When you reach the line with "html: <div> <input>" in the records below, begin transcribing exactly and continue up to and including the line with "padding: 0 0", leaving out every picture.

## Given entries
···
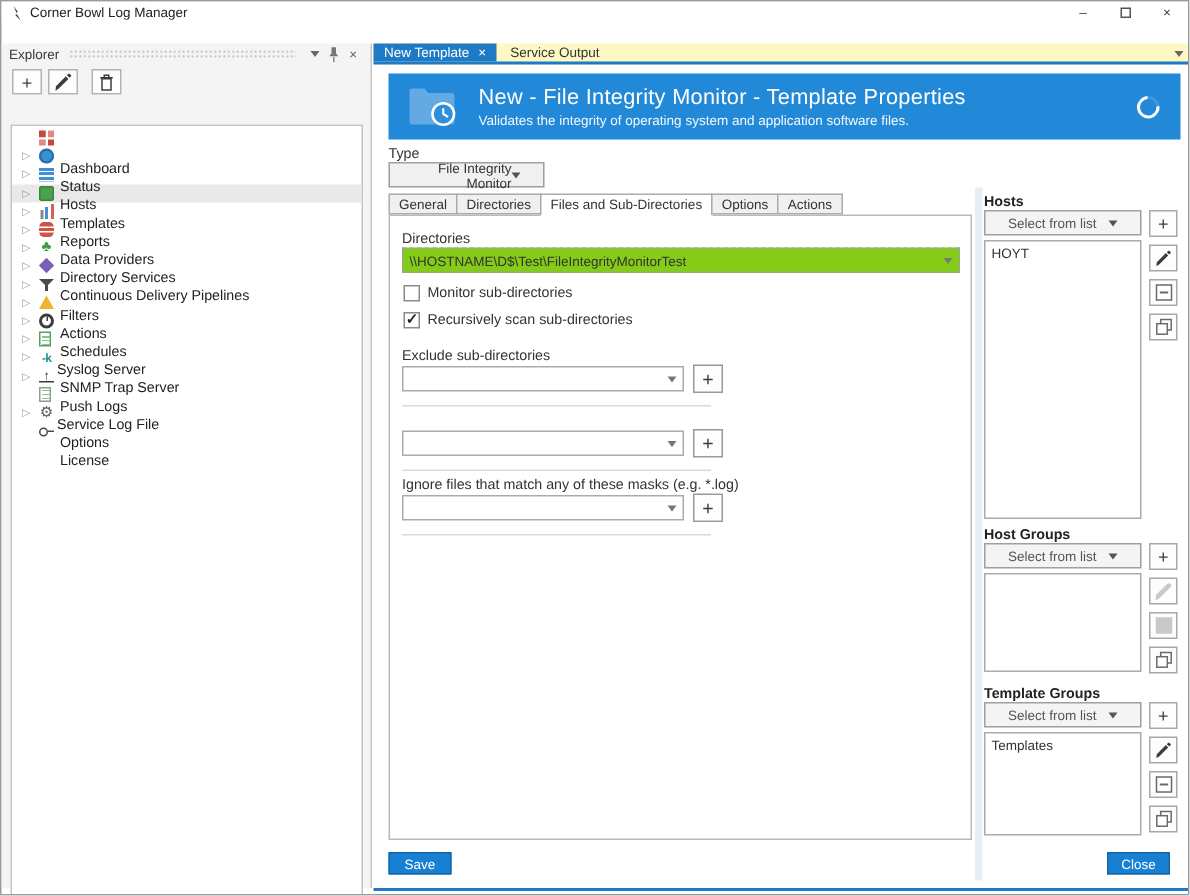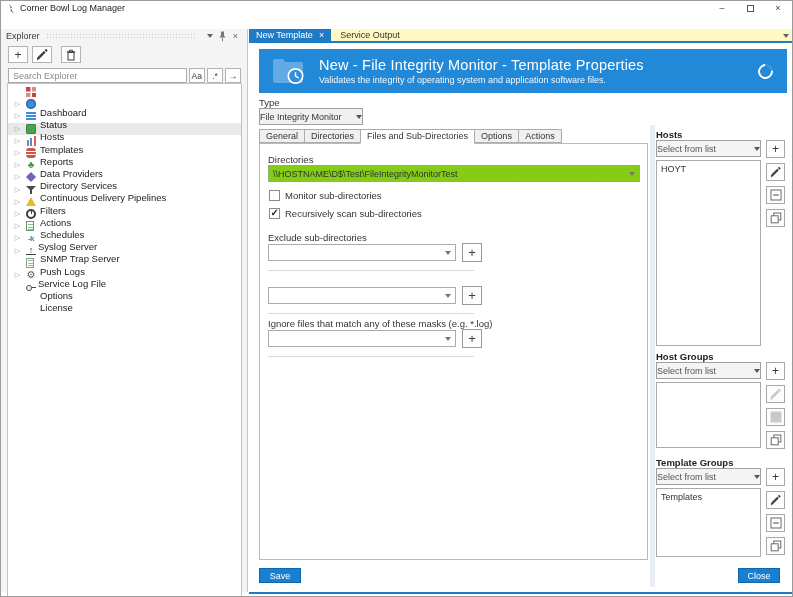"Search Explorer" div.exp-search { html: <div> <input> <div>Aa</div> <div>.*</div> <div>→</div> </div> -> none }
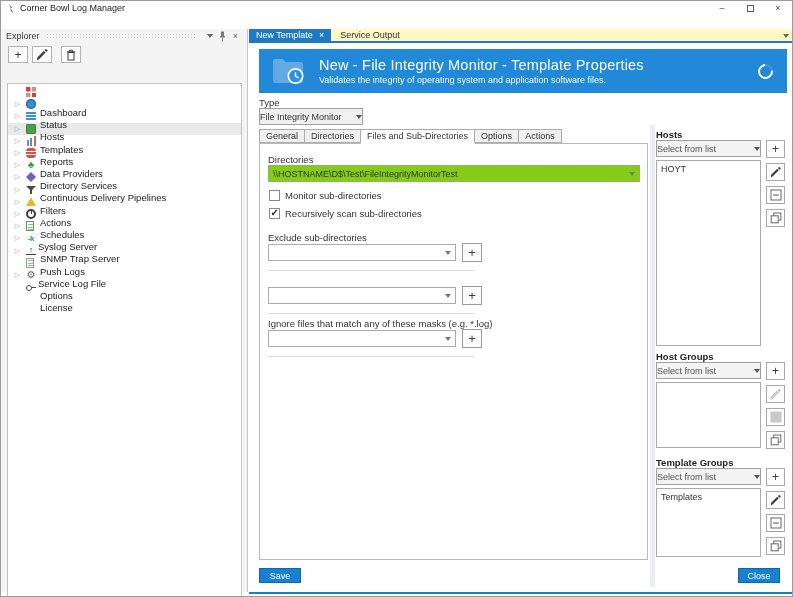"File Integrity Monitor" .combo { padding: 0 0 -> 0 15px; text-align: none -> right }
···
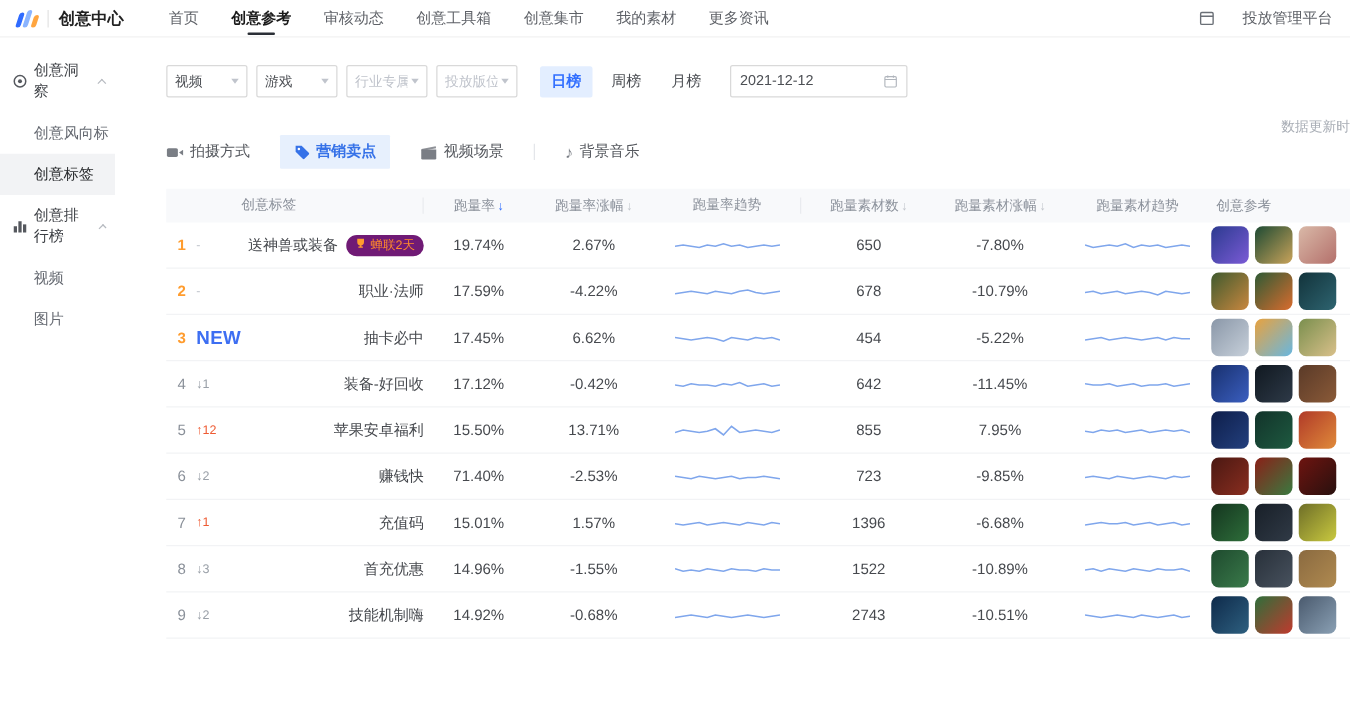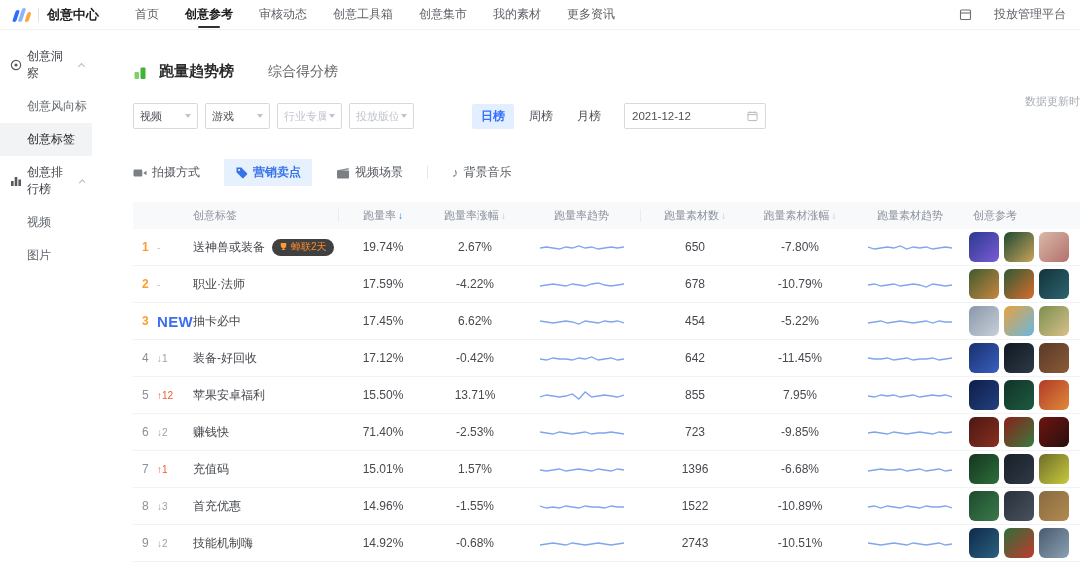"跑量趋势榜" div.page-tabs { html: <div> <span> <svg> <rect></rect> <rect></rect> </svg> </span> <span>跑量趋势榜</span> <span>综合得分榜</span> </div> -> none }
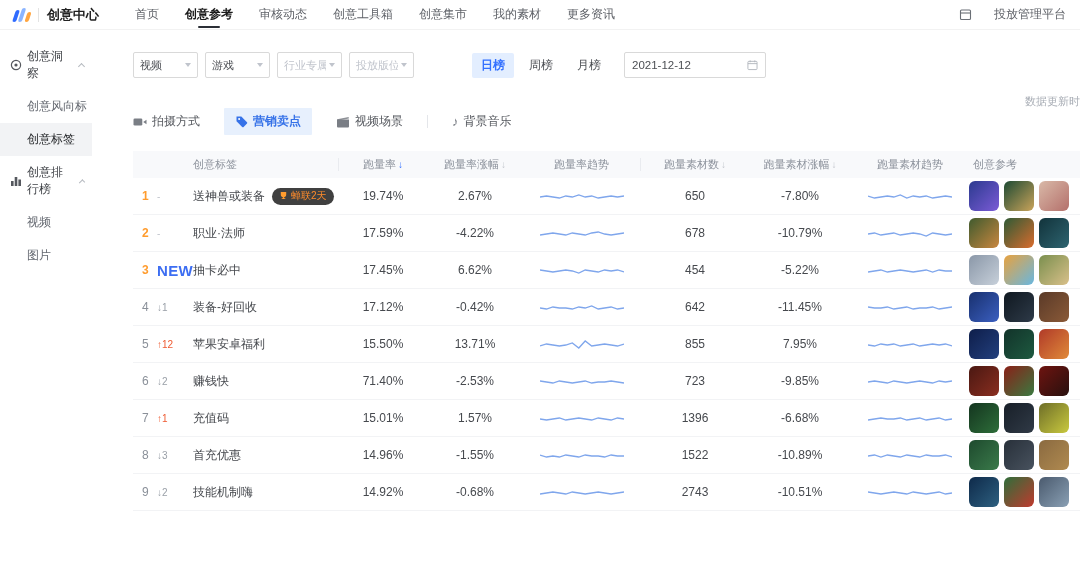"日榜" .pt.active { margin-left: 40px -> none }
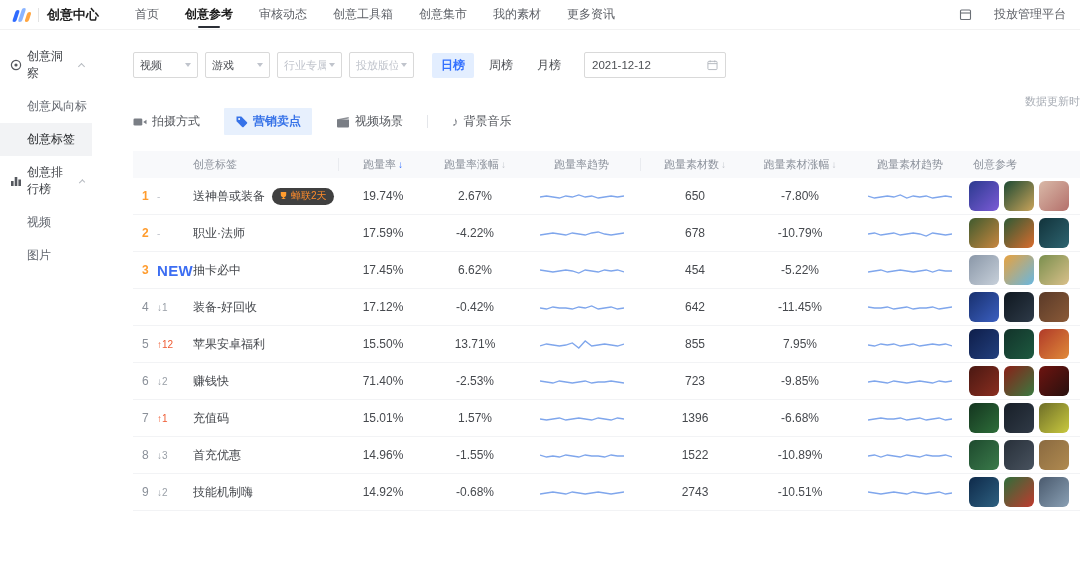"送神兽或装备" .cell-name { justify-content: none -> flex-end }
···
## Answer
"Search Explorer" div.exp-search { html: <div> <input> <div>Aa</div> <div>.*</div> <div>→</div> </div> -> none }
"File Integrity Monitor" .combo { padding: 0 0 -> 0 15px; text-align: none -> right }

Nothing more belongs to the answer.